### Written instruction
Copy the listing below word for word, from the line containing "Segment every instance of pulmonary" through the end of the listing, leaving out the pictures.

------

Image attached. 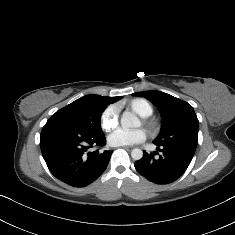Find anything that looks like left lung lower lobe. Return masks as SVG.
<instances>
[{
  "mask_svg": "<svg viewBox=\"0 0 235 235\" xmlns=\"http://www.w3.org/2000/svg\"><path fill=\"white\" fill-rule=\"evenodd\" d=\"M162 152L159 158L144 152L143 158L135 162L137 172L149 181L164 184L180 177L189 166L195 149L180 144L156 145Z\"/></svg>",
  "mask_w": 235,
  "mask_h": 235,
  "instance_id": "obj_1",
  "label": "left lung lower lobe"
}]
</instances>
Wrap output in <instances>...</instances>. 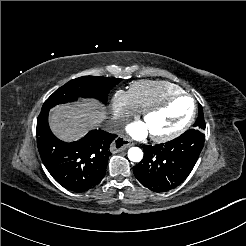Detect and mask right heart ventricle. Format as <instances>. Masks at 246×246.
I'll return each instance as SVG.
<instances>
[{"instance_id": "obj_1", "label": "right heart ventricle", "mask_w": 246, "mask_h": 246, "mask_svg": "<svg viewBox=\"0 0 246 246\" xmlns=\"http://www.w3.org/2000/svg\"><path fill=\"white\" fill-rule=\"evenodd\" d=\"M181 93L182 90L176 85L162 81L142 80L132 84L129 88L133 109L137 112H144Z\"/></svg>"}]
</instances>
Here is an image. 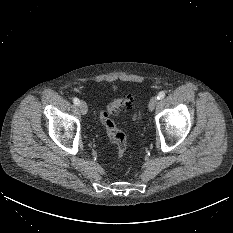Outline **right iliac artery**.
<instances>
[{
	"mask_svg": "<svg viewBox=\"0 0 233 233\" xmlns=\"http://www.w3.org/2000/svg\"><path fill=\"white\" fill-rule=\"evenodd\" d=\"M73 103H74L75 105L79 106L80 101H79L78 98L74 97V98H73Z\"/></svg>",
	"mask_w": 233,
	"mask_h": 233,
	"instance_id": "obj_1",
	"label": "right iliac artery"
}]
</instances>
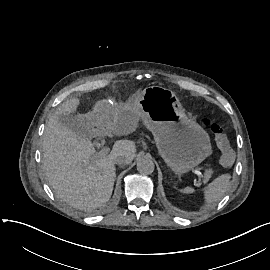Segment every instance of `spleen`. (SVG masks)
<instances>
[{
  "label": "spleen",
  "instance_id": "3e777b00",
  "mask_svg": "<svg viewBox=\"0 0 270 270\" xmlns=\"http://www.w3.org/2000/svg\"><path fill=\"white\" fill-rule=\"evenodd\" d=\"M230 177L231 176L229 174H223L209 183L207 187H205L204 194L207 203L216 202L224 196L229 187ZM193 192L194 189L190 187H186L183 190V193L187 194Z\"/></svg>",
  "mask_w": 270,
  "mask_h": 270
}]
</instances>
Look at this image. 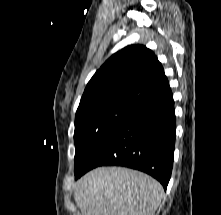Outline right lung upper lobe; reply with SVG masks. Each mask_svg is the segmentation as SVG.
Here are the masks:
<instances>
[{"label": "right lung upper lobe", "mask_w": 221, "mask_h": 215, "mask_svg": "<svg viewBox=\"0 0 221 215\" xmlns=\"http://www.w3.org/2000/svg\"><path fill=\"white\" fill-rule=\"evenodd\" d=\"M169 87L155 54L131 45L112 55L88 82L79 106L97 101L137 105Z\"/></svg>", "instance_id": "1"}]
</instances>
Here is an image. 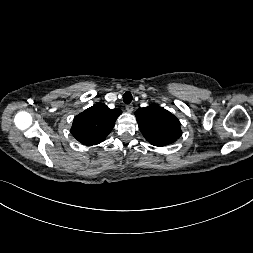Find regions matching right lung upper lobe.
Segmentation results:
<instances>
[{
	"instance_id": "obj_1",
	"label": "right lung upper lobe",
	"mask_w": 253,
	"mask_h": 253,
	"mask_svg": "<svg viewBox=\"0 0 253 253\" xmlns=\"http://www.w3.org/2000/svg\"><path fill=\"white\" fill-rule=\"evenodd\" d=\"M121 113L120 109L97 103L74 118L71 133L84 145H97L105 140Z\"/></svg>"
}]
</instances>
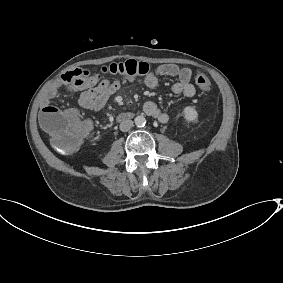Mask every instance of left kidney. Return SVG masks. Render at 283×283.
Segmentation results:
<instances>
[{
  "label": "left kidney",
  "instance_id": "5707ae66",
  "mask_svg": "<svg viewBox=\"0 0 283 283\" xmlns=\"http://www.w3.org/2000/svg\"><path fill=\"white\" fill-rule=\"evenodd\" d=\"M184 117L188 122H194L198 118V113L195 108L188 106L184 108Z\"/></svg>",
  "mask_w": 283,
  "mask_h": 283
}]
</instances>
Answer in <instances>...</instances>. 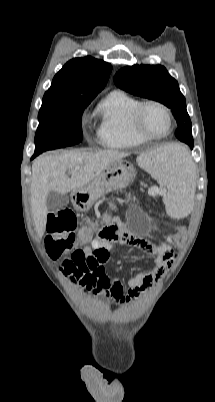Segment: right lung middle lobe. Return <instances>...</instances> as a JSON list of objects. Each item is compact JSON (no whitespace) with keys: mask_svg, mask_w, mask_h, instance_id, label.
Instances as JSON below:
<instances>
[{"mask_svg":"<svg viewBox=\"0 0 215 402\" xmlns=\"http://www.w3.org/2000/svg\"><path fill=\"white\" fill-rule=\"evenodd\" d=\"M93 98H44L39 111L33 158L46 150L72 146L83 138L81 119Z\"/></svg>","mask_w":215,"mask_h":402,"instance_id":"right-lung-middle-lobe-1","label":"right lung middle lobe"}]
</instances>
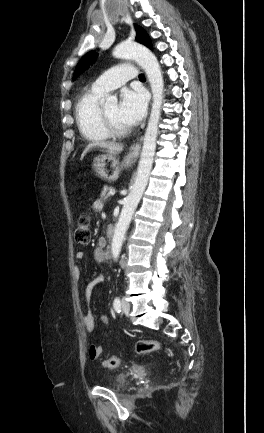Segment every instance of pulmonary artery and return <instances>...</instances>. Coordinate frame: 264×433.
<instances>
[{"mask_svg": "<svg viewBox=\"0 0 264 433\" xmlns=\"http://www.w3.org/2000/svg\"><path fill=\"white\" fill-rule=\"evenodd\" d=\"M136 78L137 74L135 67L132 64L123 63L110 68L98 77L94 81L92 88L96 91L106 93L117 89L127 81Z\"/></svg>", "mask_w": 264, "mask_h": 433, "instance_id": "obj_1", "label": "pulmonary artery"}]
</instances>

------

### Solution
Segment every instance of pulmonary artery and return <instances>...</instances>. Coordinate frame: 264×433.
<instances>
[{"mask_svg": "<svg viewBox=\"0 0 264 433\" xmlns=\"http://www.w3.org/2000/svg\"><path fill=\"white\" fill-rule=\"evenodd\" d=\"M136 78L137 74L135 67L132 64L123 63L110 68L98 77L94 81L92 88L96 91L106 93L117 89L127 81Z\"/></svg>", "mask_w": 264, "mask_h": 433, "instance_id": "obj_1", "label": "pulmonary artery"}]
</instances>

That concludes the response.